Depuis plusieurs semaines, le chef de l’État multiplie les rencontres avec les représentants des collectivités territoriales pour préparer ce tournant. Après une première audience qui avait réuni 306 maires issus des quatorze régions du Sénégal début juillet, il a reçu samedi 11 juillet au Palais de la République des élus des départements de Mbour, Mbacké, Linguère et Bakel. Ces échanges visent à recueillir les attentes des territoires et à consolider l’assise locale du futur parti. Lors de la réunion de juillet, Bassirou Diomaye Faye avait déjà confié à Aminata Touré, superviseure générale de la coalition, la mission de piloter un comité de réflexion chargé d’élaborer les bases programmatiques et statutaires de cette nouvelle structure.

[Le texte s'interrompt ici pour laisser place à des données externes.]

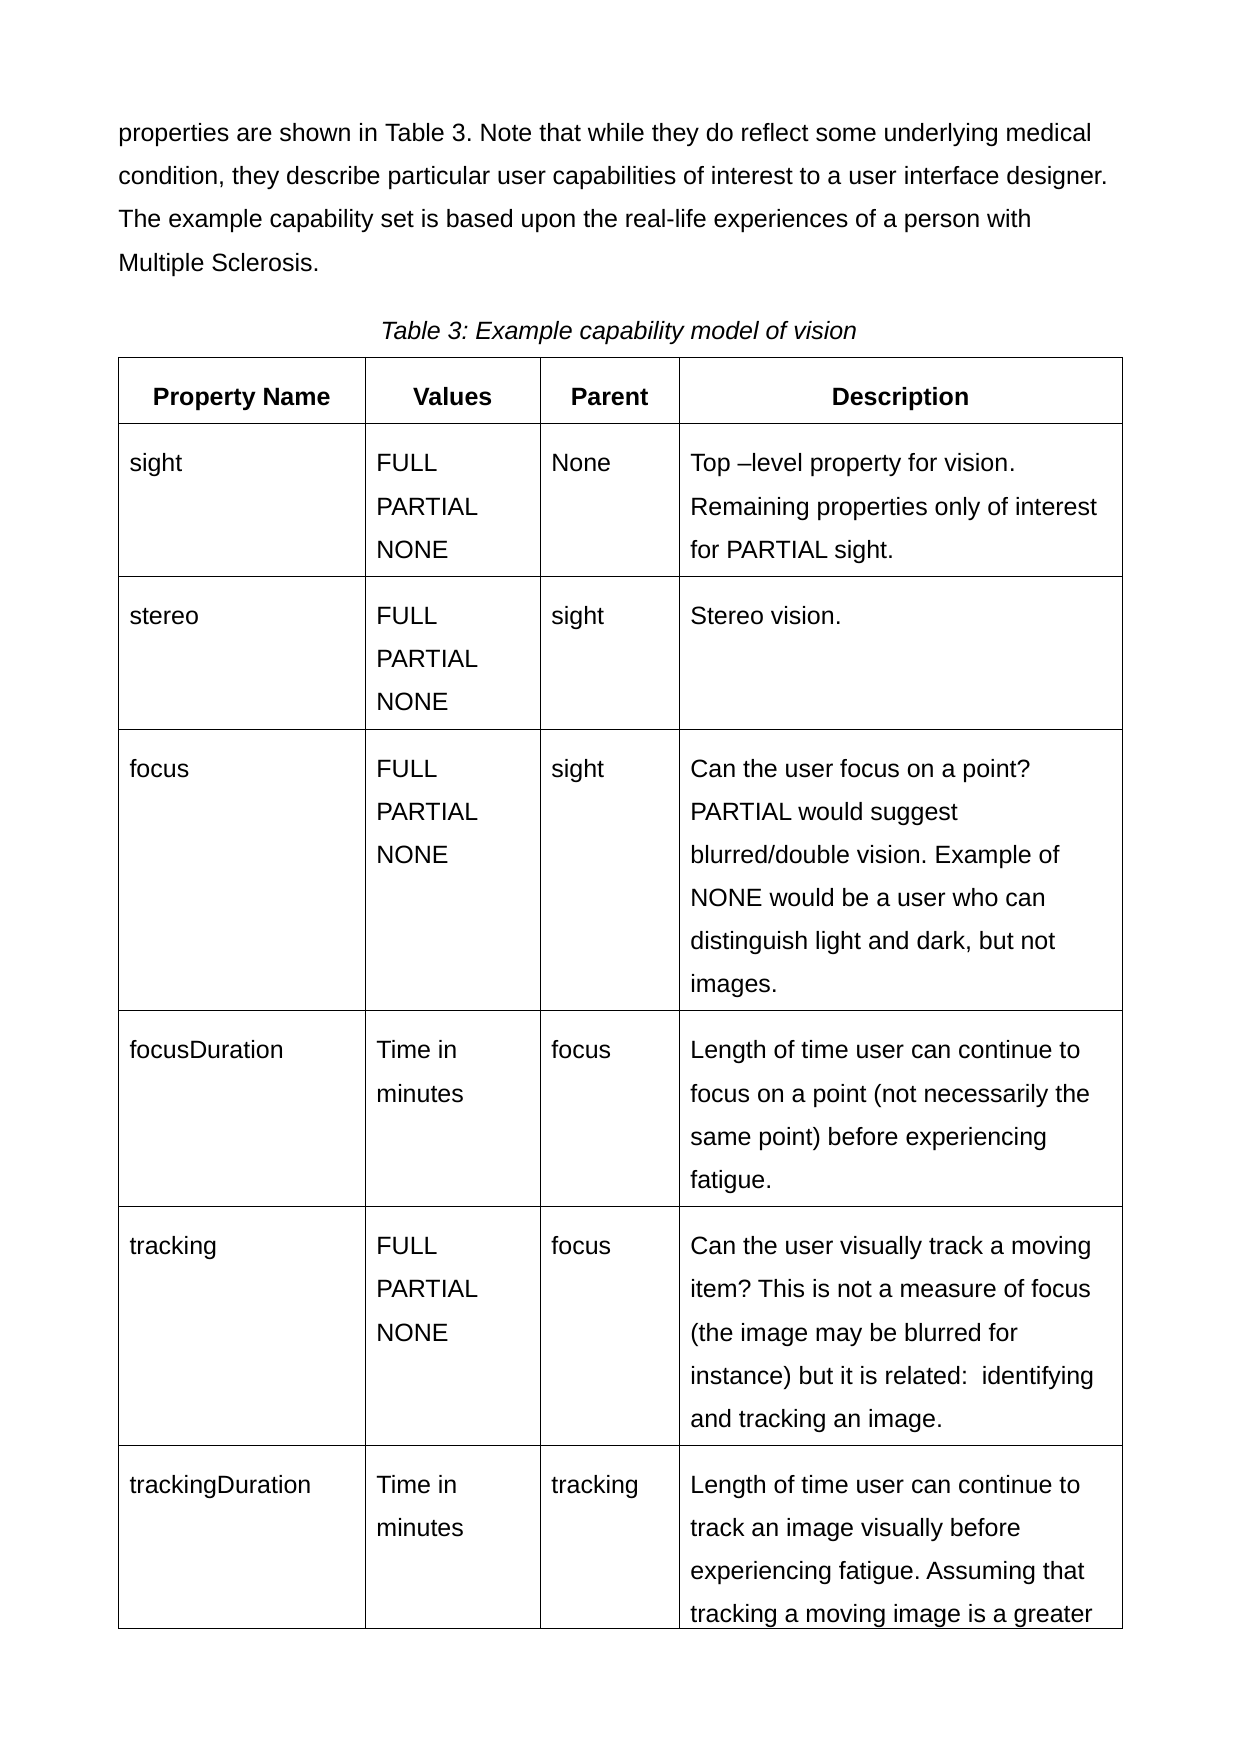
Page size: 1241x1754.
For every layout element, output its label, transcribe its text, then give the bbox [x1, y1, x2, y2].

Cette initiative s’inscrit dans un paysage politique sénégalais en pleine mutation, où les relations entre Bassirou Diomaye Faye et Ousmane Sonko, son ancien Premier ministre devenu président de l’Assemblée nationale, se sont sensiblement distendues. Les divergences ont éclaté au grand jour à l’occasion de la réforme constitutionnelle adoptée le 29 juin 2026 par le Parlement, qui prévoyait notamment le remplacement du Conseil constitutionnel par une Cour constitutionnelle, un renforcement des prérogatives de l’Assemblée, ainsi que l’interdiction pour le président de la République de cumuler la direction d’un parti politique. Saisi par le chef de l’État, le Conseil constitutionnel a finalement invalidé l’ensemble du texte, mettant un terme à la procédure. Ce camouflet institutionnel a accentué les tensions entre les deux anciens alliés et rendu plus urgente la clarification des équilibres au sein de la majorité.

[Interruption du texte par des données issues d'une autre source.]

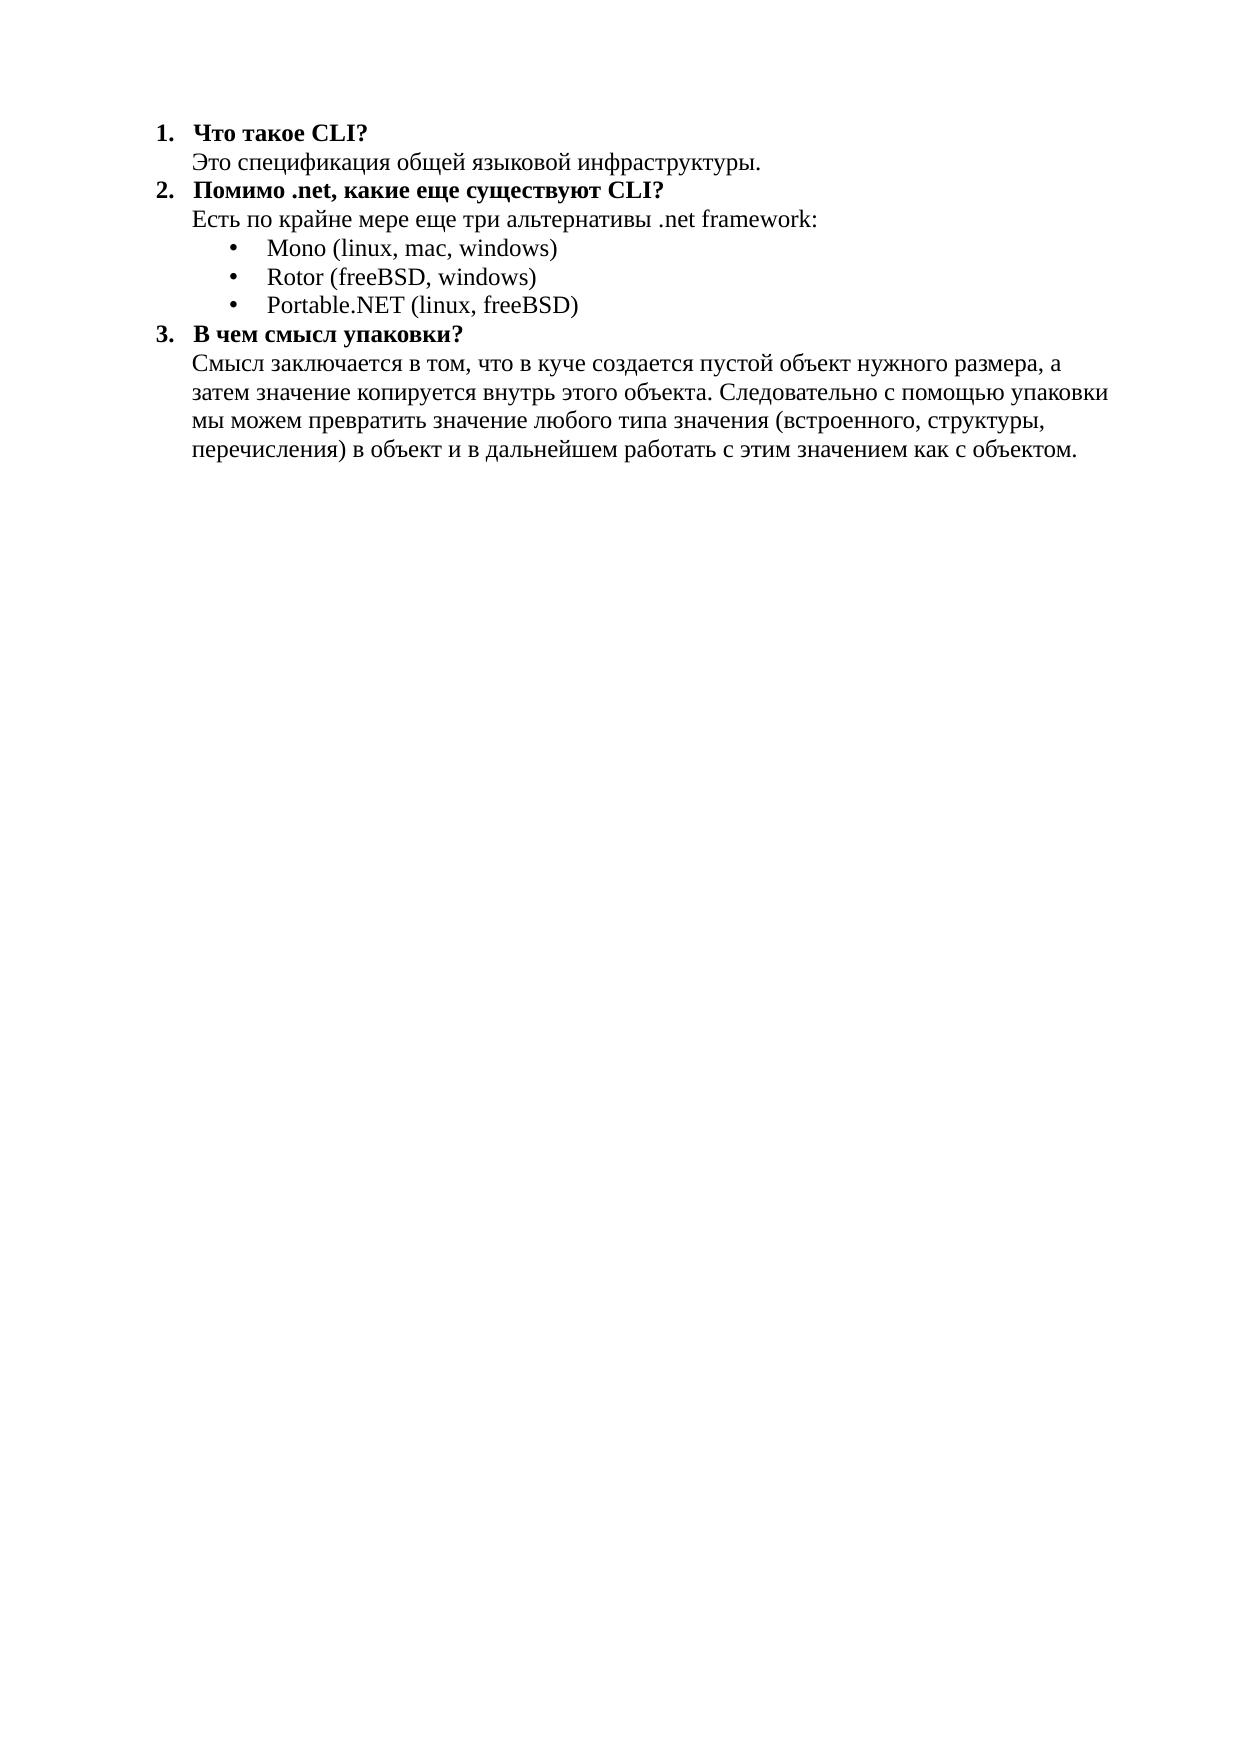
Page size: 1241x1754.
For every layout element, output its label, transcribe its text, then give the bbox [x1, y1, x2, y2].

text Есть по крайне мере еще три альтернативы .net framework: [192, 204, 1122, 233]
list Portable.NET (linux, freeBSD) [229, 291, 1122, 319]
text Смысл заключается в том, что в куче создается пустой объект нужного размера, а затем значение копируется внутрь этого объекта. Следовательно с помощью упаковки мы можем превратить значение любого типа значения (встроенного, структуры, перечисления) в объект и в дальнейшем работать с этим значением как с объектом. [192, 348, 1122, 463]
list Mono (linux, mac, windows) [229, 233, 1122, 262]
text Это спецификация общей языковой инфраструктуры. [192, 147, 1122, 176]
list Помимо .net, какие еще существуют CLI? [156, 176, 1122, 204]
list Rotor (freeBSD, windows) [229, 262, 1122, 291]
list Что такое CLI? [156, 118, 1122, 147]
list В чем смысл упаковки? [156, 319, 1122, 348]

Le rassemblement du 8 août aura pour objectif non seulement de consacrer officiellement la naissance du parti, mais aussi d’en fixer les orientations politiques et de désigner ses premières instances dirigeantes. Ce processus d’institutionnalisation répond à la volonté affichée par le président Faye de doter son mouvement d’une « unité plus organique » et de dépasser le cadre souple d’une coalition électorale. Les élus locaux rencontrés ces derniers jours ont réaffirmé leur soutien au projet présidentiel, saluant la promesse d’une « véritable équité territoriale » et la volonté de placer les collectivités locales au cœur de la transformation du pays.
Au-delà de la simple formalité statutaire, ce congrès constitue un test grandeur nature pour la cohésion de la mouvance présidentielle, fragilisée par les récents désaccords institutionnels. La capacité de Bassirou Diomaye Faye à fédérer l’ensemble de ses soutiens, des maires ruraux aux cadres urbains, tout en préservant une ligne commune avec Ousmane Sonko, sera scrutée de près. La Dakar Arena pourrait ainsi devenir le théâtre d’une réaffirmation de l’autorité présidentielle, mais aussi le révélateur des équilibres internes à une majorité appelée à se préparer pour les prochaines échéances électorales, dans un climat politique redevenu incertain.
Cette démarche rappelle les stratégies de consolidation des présidents sortants, qui ont souvent cherché à transformer leur popularité personnelle en machine politique durable. En anticipant la structuration de son parti près de deux ans avant la fin de son mandat, Diomaye Faye se donne les moyens d’incarner un projet de gouvernement au-delà de sa seule personne. Reste à savoir si cette nouvelle formation parviendra à incarner une alternative claire aux partis historiques, ou si elle ne fera qu’ajouter une couche supplémentaire à un paysage politique déjà fragmenté. Les prochaines semaines, marquées par les débats sur le programme et la désignation des responsables, fourniront des premiers éléments de réponse.